* WRITTEN PROBLEM A
Reproduce the passage on Google Cloud logging and security controls between "The blueprint starts" and "multiple security sources.", inclusive.

* EXTRACTED TEXT
** Begin **
Alternatively, if log volume and cost are prohibitive, you might avoid duplication by retaining Google Cloud logs and findings only in Google Cloud. In this scenario, ensure that your existing teams have the right access and training to work with logs and findings directly in Google Cloud.

  • For audit logs, design log views to grant access to a subset of logs in your centralized logs bucket to individual teams, instead of duplicating logs to multiple buckets which increases log storage cost.
  • For security findings, grant folder-level and project-level roles for Security Command Center to let teams view and manage security findings just for the projects for which they are responsible, directly in the console.

Continuously develop your controls library

The blueprint starts with a baseline of controls to detect and prevent threats. We recommend that you review these controls and add additional controls based on your requirements. The following table summarizes the mechanisms to enforce governance policies and how to extend these for your additional requirements:

Policy controls enforced by the blueprint Guidance to extend these controls

Security Command Center detects vulnerabilities and threats from multiple security sources.
** End **
[Items from a dataset]
** Begin **
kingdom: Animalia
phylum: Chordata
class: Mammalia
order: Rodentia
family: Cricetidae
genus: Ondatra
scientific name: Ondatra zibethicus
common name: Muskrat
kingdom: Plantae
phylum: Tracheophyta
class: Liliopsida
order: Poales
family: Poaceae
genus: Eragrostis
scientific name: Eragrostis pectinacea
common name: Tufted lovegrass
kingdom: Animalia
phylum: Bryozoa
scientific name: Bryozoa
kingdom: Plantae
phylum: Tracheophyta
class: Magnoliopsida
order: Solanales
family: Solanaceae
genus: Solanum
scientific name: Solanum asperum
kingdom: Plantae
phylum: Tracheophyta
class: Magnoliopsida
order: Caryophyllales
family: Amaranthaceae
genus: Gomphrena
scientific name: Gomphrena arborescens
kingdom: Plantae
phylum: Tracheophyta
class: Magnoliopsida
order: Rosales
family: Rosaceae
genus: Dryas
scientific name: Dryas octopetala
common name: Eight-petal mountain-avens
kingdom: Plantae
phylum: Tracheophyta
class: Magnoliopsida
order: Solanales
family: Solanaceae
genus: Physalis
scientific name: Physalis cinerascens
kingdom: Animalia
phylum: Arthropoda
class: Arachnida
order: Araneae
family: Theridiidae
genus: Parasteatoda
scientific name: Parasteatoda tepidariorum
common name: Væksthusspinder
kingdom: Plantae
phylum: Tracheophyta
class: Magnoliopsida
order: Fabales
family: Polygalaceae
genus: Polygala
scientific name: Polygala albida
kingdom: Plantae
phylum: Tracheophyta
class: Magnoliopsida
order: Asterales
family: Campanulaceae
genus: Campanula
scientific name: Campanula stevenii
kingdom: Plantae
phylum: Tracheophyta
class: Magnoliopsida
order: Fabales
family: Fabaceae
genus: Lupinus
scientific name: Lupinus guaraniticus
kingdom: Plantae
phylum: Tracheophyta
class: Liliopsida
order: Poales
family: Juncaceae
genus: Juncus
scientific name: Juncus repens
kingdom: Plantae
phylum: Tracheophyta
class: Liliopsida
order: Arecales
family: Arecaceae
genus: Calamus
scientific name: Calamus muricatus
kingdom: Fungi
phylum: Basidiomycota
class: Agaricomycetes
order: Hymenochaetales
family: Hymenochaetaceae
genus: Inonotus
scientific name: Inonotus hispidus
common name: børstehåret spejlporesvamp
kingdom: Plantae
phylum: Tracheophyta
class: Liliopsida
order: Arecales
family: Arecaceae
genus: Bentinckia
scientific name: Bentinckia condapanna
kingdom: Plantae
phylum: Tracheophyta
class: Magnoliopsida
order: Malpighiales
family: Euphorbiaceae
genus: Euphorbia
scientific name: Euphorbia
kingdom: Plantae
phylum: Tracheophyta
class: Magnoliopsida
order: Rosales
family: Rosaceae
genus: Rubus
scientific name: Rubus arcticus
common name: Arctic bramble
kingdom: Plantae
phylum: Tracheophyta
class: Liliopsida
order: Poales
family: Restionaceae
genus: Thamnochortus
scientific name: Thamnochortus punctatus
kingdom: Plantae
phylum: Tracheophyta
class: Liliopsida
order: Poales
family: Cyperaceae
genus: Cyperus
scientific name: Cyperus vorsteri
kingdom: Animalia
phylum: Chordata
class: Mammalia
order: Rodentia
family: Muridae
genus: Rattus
** End **
* WRITTEN PROBLEM B
Transcribe the records from their first line through the line holding "genus: Gomphrena", inclusive.

* CORRECT OUTPUT A
The blueprint starts with a baseline of controls to detect and prevent threats. We recommend that you review these controls and add additional controls based on your requirements. The following table summarizes the mechanisms to enforce governance policies and how to extend these for your additional requirements:

Policy controls enforced by the blueprint Guidance to extend these controls

Security Command Center detects vulnerabilities and threats from multiple security sources.

* CORRECT OUTPUT B
kingdom: Animalia
phylum: Chordata
class: Mammalia
order: Rodentia
family: Cricetidae
genus: Ondatra
scientific name: Ondatra zibethicus
common name: Muskrat
kingdom: Plantae
phylum: Tracheophyta
class: Liliopsida
order: Poales
family: Poaceae
genus: Eragrostis
scientific name: Eragrostis pectinacea
common name: Tufted lovegrass
kingdom: Animalia
phylum: Bryozoa
scientific name: Bryozoa
kingdom: Plantae
phylum: Tracheophyta
class: Magnoliopsida
order: Solanales
family: Solanaceae
genus: Solanum
scientific name: Solanum asperum
kingdom: Plantae
phylum: Tracheophyta
class: Magnoliopsida
order: Caryophyllales
family: Amaranthaceae
genus: Gomphrena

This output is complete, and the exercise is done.